CVE-2025-4187: 
WordPress vulnerability analysis and mitigation

The vulnerability identified as CVE-2025-4187 affects the UserPro - Community and User Profile WordPress Plugin in all versions up to and including 5.1.10. This security flaw was discovered by researcher Trương Hữu Phúc and was publicly disclosed on June 13, 2025 (Wiz Database).

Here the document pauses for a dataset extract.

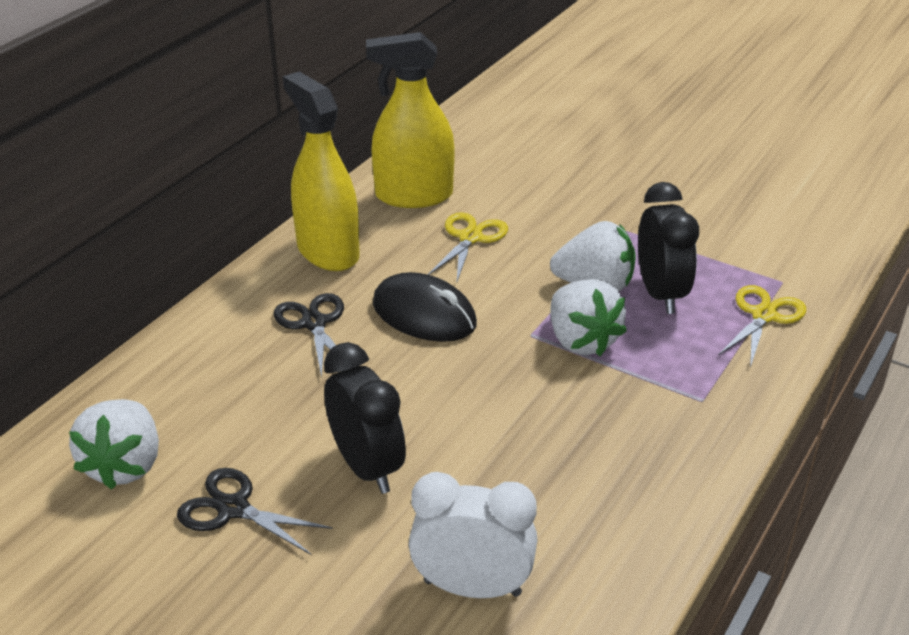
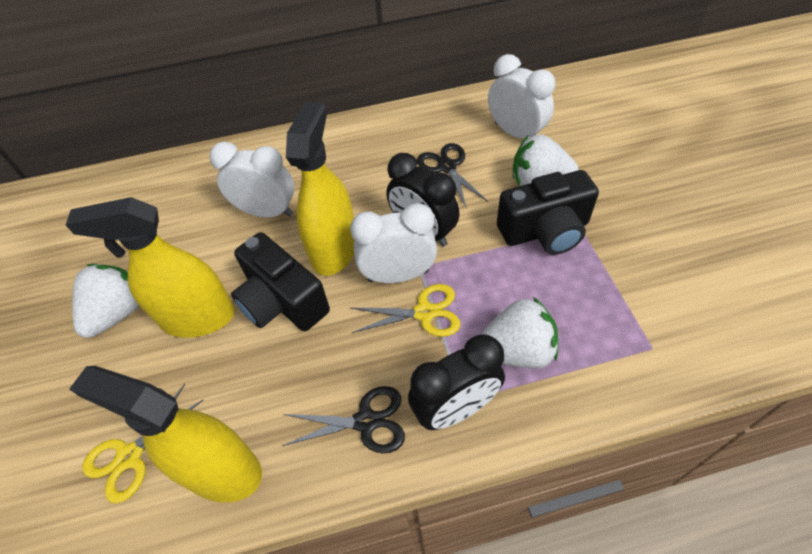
black camera: none = 0 -> [231,232,330,331] [497,170,599,255] = 2
black mouse: [373,272,477,342] = 1 -> none = 0
white clock: [409,472,537,598] = 1 -> [209,142,294,218] [350,203,437,283] [488,54,555,138] = 3
yellow spray bottle: [283,72,359,271] [366,32,455,208] = 2 -> [66,197,235,338] [69,366,262,503] [286,101,354,276] = 3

The vulnerability is classified as a Directory Traversal issue (CWE-22) that exists in the userpro_fbconnect() function. The CVSS v3.1 base score is 5.9 (Medium) with the vector: CVSS:3.1/AV:N/AC:H/PR:N/UI:N/S:U/C:H/I:N/A:N. This indicates that the vulnerability is network-accessible, requires high attack complexity, needs no privileges or user interaction, and can result in high confidentiality impact without affecting integrity or availability (NVD Database, Wiz Database).

When exploited, this vulnerability allows unauthenticated attackers to read the contents of arbitrary files on the server. The impact is particularly concerning as these files may contain sensitive information, potentially exposing critical system data or confidential user information (NVD Database).

Users of the UserPro WordPress plugin should immediately update their installations to a version newer than 5.1.10 if available. As this is a recently disclosed vulnerability, users should monitor the official plugin page for security updates (Wiz Database).